_Extrait fourni_:
%%

Rencontre organisée par la Ministre Aurore Bergé avec les familles des victimes de l’Hyper Cacher

À l’invitation de la Ministre Aurore Bergé, chargée de l’Égalité entre les femmes et les hommes et de la Lutte contre les discriminations, le Président du Consistoire de France Élie Korchia a participé vendredi 9 décembre, en amont de la commémoration organisée devant l’Hyper Cacher de la porte de Vincennes, à une rencontre avec les familles de victimes et anciens otages, parmi lesquels le père et la sœur de Yohan Cohen ainsi que la sœur et la nièce de François-Michel Saada.

 

Plusieurs personnalités participaient à cette cérémonie, au premier rang desquelles le Président du CRIF Yonathan Arfi, le Grand rabbin Moché Lewin ainsi que  des représentants d’associations et de collectifs.

 

Constance Le Grip, députée des Hauts-de-Seine et Présidente du groupe de travail contre l’antisémitisme et Caroline Yadan, députée des Français de l’étranger, étaient également présentes aux côtés de la Ministre.

Aurore Bergé a longuement échangé à cette occasion avec les familles et les rescapés de cet attentat terroriste et islamiste commis il y a tout juste 11 ans et elle les a assurés du soutien indéfectible de la République dans la lutte contre toutes les formes d’antisémitisme.

%%

_Objectif de la tâche_:
Traduisez en anglais cette phrase de l'extrait fourni : « Constance Le Grip, députée des Hauts-de-Seine et Présidente du groupe de travail contre l'antisémitisme et Caroline Yadan, députée des Français de l'étranger, étaient également présentes aux côtés de la Ministre. » Les données n'ont aucun lien avec l'extrait fourni.

_Données fournies_:
%%

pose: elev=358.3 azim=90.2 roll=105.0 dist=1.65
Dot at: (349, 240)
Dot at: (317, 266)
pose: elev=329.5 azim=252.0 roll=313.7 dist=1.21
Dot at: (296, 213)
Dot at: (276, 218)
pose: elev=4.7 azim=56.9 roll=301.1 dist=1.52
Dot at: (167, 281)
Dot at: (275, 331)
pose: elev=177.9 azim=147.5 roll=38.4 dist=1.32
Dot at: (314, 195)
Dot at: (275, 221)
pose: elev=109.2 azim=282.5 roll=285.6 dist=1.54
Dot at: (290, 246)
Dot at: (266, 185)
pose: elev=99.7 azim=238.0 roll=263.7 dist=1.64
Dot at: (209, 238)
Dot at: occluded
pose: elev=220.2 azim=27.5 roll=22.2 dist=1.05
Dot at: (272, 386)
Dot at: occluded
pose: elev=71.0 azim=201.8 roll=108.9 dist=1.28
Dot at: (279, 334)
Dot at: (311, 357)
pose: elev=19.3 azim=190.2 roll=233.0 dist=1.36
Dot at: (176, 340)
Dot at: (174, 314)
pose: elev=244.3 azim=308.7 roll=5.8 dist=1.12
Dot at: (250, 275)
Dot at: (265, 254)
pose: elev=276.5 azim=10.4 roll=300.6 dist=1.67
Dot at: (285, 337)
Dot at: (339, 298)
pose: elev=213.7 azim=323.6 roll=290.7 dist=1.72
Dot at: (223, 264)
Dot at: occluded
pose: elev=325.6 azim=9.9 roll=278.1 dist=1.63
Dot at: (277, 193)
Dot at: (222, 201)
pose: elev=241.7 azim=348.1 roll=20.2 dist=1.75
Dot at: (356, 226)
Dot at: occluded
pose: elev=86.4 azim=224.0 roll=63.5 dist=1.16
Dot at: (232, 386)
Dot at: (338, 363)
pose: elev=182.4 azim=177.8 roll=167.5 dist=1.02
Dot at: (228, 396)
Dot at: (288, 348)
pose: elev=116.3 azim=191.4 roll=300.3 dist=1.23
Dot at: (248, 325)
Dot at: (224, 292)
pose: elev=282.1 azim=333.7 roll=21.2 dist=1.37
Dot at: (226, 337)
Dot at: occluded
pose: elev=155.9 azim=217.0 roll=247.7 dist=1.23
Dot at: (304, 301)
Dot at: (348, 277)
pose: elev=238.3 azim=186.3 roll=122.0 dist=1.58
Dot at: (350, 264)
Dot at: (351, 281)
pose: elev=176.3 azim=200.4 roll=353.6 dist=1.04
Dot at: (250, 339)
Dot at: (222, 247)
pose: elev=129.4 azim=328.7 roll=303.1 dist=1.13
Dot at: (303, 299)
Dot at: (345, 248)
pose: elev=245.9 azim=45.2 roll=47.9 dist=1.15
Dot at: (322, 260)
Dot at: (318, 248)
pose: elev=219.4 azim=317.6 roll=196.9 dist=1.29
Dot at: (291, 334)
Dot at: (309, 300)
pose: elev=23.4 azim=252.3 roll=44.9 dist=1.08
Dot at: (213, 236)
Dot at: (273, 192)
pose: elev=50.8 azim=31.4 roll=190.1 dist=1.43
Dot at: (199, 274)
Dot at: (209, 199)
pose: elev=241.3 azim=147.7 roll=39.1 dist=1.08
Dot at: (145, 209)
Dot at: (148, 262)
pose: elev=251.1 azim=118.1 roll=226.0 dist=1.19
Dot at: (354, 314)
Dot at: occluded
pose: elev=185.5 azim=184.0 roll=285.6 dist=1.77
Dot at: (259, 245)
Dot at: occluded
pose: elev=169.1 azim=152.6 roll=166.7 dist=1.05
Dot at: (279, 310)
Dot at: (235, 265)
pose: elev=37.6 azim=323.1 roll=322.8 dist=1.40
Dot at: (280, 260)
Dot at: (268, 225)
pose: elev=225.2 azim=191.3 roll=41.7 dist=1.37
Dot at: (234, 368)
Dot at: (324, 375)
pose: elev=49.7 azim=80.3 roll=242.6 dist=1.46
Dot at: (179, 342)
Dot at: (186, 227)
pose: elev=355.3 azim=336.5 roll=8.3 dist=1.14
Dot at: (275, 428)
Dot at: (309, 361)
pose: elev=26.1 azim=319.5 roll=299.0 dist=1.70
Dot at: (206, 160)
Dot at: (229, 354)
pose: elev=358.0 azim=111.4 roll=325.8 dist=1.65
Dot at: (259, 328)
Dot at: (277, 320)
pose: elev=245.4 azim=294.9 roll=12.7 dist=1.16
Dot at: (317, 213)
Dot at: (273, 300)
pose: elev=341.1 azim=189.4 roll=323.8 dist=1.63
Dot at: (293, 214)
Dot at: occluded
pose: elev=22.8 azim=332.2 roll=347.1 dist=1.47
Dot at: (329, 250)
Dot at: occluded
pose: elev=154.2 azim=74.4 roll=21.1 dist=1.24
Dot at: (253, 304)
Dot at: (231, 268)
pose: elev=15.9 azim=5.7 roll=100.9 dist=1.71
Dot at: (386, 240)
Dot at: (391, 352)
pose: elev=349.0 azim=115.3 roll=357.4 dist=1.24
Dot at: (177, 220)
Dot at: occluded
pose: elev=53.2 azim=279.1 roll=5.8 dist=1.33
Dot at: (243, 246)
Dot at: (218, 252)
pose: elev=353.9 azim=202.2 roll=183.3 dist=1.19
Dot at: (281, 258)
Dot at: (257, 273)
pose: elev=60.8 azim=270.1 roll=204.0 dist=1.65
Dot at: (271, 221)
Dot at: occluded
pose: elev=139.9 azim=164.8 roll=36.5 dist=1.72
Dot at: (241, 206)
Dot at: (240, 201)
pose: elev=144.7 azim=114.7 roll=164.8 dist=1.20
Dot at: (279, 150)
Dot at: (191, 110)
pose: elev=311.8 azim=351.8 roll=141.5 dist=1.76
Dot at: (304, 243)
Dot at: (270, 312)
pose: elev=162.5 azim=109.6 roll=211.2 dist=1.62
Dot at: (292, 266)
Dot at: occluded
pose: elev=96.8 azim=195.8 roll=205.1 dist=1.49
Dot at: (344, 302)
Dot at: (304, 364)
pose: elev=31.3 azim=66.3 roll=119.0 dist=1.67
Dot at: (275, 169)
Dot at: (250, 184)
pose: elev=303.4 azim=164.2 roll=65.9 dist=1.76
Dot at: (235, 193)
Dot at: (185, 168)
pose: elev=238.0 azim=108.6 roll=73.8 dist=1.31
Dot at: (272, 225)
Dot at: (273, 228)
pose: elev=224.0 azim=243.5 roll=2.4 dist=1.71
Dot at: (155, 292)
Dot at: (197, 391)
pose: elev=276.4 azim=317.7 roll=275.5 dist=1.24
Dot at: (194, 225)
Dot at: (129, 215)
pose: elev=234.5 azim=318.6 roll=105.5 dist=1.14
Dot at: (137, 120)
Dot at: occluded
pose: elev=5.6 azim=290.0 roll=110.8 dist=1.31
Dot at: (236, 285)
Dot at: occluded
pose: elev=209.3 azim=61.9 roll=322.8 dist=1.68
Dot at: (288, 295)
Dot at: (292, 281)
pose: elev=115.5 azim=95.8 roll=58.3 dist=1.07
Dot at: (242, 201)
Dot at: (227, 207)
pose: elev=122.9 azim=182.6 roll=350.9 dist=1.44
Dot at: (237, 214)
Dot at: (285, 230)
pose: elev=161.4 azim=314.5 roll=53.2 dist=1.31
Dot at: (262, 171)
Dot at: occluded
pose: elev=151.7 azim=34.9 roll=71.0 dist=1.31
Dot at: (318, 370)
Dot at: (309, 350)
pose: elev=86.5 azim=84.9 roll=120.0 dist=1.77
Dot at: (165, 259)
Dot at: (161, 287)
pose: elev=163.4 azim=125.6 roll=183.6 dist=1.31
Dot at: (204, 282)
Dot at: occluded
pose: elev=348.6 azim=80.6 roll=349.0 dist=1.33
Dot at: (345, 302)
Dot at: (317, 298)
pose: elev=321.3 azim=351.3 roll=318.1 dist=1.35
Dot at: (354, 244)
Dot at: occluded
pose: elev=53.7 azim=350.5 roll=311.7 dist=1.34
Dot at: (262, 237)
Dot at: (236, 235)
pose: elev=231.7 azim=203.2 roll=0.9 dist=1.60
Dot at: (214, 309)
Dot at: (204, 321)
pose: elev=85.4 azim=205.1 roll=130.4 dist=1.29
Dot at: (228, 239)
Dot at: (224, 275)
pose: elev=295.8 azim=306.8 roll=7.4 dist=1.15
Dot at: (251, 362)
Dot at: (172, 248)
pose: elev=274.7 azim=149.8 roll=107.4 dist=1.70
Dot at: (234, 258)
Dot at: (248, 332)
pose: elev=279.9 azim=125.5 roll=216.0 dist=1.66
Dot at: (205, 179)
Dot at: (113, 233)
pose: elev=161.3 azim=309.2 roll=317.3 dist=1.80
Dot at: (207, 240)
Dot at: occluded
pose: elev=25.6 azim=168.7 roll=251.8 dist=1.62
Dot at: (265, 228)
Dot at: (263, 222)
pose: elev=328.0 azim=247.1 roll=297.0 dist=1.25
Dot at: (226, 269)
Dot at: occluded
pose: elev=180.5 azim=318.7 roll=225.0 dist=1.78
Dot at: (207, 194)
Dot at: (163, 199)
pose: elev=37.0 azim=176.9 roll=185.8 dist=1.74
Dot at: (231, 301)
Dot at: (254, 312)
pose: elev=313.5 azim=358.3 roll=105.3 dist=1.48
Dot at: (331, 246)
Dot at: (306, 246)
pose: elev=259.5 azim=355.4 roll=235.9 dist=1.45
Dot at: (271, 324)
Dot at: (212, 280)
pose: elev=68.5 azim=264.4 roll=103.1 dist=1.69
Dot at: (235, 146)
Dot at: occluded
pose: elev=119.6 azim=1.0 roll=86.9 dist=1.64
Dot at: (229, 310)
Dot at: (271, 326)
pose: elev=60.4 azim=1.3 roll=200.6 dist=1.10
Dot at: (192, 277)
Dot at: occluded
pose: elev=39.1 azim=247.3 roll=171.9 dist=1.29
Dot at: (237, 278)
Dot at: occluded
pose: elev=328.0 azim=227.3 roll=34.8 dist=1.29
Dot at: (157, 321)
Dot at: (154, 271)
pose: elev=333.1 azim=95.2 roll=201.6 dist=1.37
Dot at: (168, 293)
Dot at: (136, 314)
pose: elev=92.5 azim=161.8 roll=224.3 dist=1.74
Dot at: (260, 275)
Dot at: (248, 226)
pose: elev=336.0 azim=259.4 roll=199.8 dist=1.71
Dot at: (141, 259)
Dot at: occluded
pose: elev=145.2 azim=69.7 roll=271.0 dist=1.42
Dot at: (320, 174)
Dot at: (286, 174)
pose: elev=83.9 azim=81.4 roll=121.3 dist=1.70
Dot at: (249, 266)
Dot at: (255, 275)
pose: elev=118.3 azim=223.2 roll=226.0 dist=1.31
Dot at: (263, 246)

%%

_Réponse attendue_:
Constance Le Grip, member of parliament for Hauts-de-Seine and Chair of the working group against antisemitism, and Caroline Yadan, member of parliament for French citizens abroad, were also present alongside the Minister.